Supply and demand imbalances during the first quarter of 2012 resulted in a substantial amount of volatility in tax-exempt yield levels. Demand during January and early February was incredibly strong as a result of very heavy roll-over investment of January 1st and February 1st coupons/calls/maturities. This reinvestment demand pressured yields in 10-years to fall by 16 basis points (bps) to a low of 1.67% on January 19th, which created some concerns that absolute yield levels had become too low on maturities 10 years and shorter. Consequently, investors began to target longer maturities in the 15 to 20 year range, which led to a decline of 48 bps in yield on 20-year bonds to a low of 2.70% on February 1st. Since that time, the technical environment has seen a dramatic shift, with demand cooling substantially ahead of the tax-filing season and new-issue supply increasing dramatically. The net result was an increase in 10-year yields of 43 bps over the last two months of the quarter.
Supply during the first quarter was up sharply from last year, primarily as a result of refinancing/refunding of currently-callable structures. Overall supply increased by 63.5% to a total of $78.2 billion, with 47% of this amount directly related to refinancings. That’s an increase of 159% over first quarter 2011 refinancings and a 74% increase over the average refinancing volume for the period 2006 to 2010. The refinancings have been driven in large part by the near-record low interest rate environment and the need for municipalities to garner budgetary savings wherever they can find them.
However, first quarter new money financing of $26.4 billion remains at anemic levels, with a decrease of 3% relative to 2011. When compared to the 5-year average for the period from 2006 to 2010, the percentage decline is substantial with a decrease of 51%. These numbers suggest that most of the austerity measures at the state and local level are still in force and portends a modest new-money issuance cycle for 2012.
In the near term, technicals should gradually improve. After the tax-filing season has passed in mid-April, the market begins to move closer to another upswing in heavier reinvestment flows in May, June and July. Additionally, with most of the refinancing supply targeting currently-callable structures, a large number of investors will receive the proceeds of these calls and will need to redeploy them in the market.

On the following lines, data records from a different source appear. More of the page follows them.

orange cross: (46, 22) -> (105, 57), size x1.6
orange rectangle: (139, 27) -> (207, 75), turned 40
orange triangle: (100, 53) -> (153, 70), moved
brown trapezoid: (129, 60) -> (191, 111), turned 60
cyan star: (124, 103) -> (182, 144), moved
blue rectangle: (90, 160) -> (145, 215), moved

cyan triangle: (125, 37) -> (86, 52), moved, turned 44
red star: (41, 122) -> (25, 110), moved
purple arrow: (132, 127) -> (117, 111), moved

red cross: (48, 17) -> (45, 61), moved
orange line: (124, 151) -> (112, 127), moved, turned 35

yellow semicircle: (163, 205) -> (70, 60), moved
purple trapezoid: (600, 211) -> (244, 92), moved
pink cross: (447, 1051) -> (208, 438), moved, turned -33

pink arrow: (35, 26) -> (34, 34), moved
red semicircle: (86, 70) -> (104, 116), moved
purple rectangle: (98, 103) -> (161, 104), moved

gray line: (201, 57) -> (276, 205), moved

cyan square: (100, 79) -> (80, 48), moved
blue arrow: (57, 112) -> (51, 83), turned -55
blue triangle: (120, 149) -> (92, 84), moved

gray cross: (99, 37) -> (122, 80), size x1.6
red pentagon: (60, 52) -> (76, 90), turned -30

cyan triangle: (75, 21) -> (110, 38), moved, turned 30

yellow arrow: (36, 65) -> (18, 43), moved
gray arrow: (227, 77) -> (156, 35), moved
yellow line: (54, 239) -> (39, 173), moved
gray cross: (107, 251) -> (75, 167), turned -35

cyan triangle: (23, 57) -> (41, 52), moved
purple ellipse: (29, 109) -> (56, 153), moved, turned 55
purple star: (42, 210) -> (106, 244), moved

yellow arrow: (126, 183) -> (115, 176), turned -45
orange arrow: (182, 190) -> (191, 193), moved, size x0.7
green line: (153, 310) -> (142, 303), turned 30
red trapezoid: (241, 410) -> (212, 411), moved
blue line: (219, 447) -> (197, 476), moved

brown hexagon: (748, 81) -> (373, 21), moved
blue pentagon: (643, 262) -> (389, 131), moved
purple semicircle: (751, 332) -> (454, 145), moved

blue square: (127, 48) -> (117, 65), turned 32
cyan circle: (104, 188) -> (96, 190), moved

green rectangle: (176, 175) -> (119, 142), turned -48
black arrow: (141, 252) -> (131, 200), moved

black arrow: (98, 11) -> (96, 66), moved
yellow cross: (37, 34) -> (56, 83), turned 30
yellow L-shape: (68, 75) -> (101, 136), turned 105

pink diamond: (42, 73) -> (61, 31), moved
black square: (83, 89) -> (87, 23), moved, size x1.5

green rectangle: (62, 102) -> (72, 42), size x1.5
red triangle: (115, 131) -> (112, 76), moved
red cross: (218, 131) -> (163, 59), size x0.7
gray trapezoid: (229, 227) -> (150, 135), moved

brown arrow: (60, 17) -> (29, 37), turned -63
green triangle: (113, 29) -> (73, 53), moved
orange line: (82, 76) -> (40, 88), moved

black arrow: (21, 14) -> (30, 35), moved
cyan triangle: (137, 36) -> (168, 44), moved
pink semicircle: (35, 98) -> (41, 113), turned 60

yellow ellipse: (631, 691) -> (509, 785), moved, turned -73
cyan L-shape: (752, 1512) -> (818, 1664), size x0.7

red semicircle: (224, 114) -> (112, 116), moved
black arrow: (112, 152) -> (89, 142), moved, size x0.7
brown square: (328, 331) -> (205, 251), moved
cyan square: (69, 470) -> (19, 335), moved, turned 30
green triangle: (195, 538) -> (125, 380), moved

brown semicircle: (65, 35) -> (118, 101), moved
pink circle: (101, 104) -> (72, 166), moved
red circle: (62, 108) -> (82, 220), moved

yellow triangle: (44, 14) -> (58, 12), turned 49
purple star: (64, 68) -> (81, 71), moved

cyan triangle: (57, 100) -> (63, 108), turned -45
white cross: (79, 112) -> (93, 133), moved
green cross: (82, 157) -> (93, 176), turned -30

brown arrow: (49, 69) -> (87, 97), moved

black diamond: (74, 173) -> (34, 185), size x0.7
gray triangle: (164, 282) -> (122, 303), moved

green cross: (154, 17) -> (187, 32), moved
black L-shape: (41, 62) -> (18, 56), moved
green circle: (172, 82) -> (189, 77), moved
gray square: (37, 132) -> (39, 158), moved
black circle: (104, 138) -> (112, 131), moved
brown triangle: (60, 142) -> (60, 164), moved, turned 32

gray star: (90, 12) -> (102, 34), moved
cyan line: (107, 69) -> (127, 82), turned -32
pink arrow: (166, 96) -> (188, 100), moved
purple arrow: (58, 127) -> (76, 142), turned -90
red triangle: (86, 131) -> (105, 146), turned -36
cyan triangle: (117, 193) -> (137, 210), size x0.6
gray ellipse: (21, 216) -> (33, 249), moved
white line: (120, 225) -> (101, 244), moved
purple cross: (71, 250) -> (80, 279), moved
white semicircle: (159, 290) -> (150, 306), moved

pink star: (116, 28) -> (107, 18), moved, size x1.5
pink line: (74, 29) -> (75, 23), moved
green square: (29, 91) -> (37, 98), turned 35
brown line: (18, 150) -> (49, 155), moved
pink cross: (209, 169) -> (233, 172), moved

Based on the positive trend for demand flows, the outlook for the municipal market is for relative performance to be positive over the next quarter. But as in the first quarter, the market should continue to experience significant swings in relative valuation levels. Current 10-year tax-adjusted municipal yield spreads versus Treasuries are at 104 bps, which is substantially higher than the 54 bps spread that existed on January 19th. Current spreads also remain well-below the 173 bps spread that existed on October 7, 2011. Consequently, tax-exempt spread levels look to be fairly valued today. However, with approximately 50% of the market’s new-issue supply made up of rate-sensitive refinancings, the market could experience very volatile performance on either a sharp increase in supply or any substantial spike in yields. In the latter case, significant yield increases could reduce the potential savings of refinancings and drastically reduce the pace of supply during 2012, resulting in tax-adjusted spreads tightening dramatically from current levels. In either case, we will continue to closely monitor supply/demand dynamics over the coming quarter and look to trade on imbalance-related opportunities as they occur.